» Action item: Search the records for the word "below". Copy every line where it appears.

» Dataset entries:
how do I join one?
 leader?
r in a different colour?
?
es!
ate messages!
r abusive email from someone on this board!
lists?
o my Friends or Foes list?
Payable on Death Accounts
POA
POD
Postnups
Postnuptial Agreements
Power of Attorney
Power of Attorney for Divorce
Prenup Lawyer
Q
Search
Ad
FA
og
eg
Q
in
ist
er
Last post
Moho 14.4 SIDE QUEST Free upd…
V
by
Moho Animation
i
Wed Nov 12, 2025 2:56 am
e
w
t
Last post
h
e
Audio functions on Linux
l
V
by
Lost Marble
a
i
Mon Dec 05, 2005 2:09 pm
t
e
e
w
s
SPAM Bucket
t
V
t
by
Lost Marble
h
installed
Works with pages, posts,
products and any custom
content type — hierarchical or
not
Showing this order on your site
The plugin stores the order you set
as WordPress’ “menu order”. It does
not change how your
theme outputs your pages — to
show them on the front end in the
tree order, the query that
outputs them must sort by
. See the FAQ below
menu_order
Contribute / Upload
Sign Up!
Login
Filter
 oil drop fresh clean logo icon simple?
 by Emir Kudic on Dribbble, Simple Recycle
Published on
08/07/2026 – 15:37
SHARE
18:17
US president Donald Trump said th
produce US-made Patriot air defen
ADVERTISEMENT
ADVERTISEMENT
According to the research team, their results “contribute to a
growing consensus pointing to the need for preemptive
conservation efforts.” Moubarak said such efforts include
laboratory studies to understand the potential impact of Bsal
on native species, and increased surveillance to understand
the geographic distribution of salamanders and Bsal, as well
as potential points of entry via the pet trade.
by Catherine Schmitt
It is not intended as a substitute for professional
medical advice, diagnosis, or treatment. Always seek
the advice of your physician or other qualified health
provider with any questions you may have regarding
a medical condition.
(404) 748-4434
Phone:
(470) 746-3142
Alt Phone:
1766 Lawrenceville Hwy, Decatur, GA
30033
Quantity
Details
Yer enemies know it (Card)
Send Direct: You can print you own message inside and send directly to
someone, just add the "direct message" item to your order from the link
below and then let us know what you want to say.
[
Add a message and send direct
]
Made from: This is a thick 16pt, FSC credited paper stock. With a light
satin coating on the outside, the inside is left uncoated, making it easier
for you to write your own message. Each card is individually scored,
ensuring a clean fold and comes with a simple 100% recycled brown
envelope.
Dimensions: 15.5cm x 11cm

» Task solution:
. See the FAQ below
below and then let us know what you want to say.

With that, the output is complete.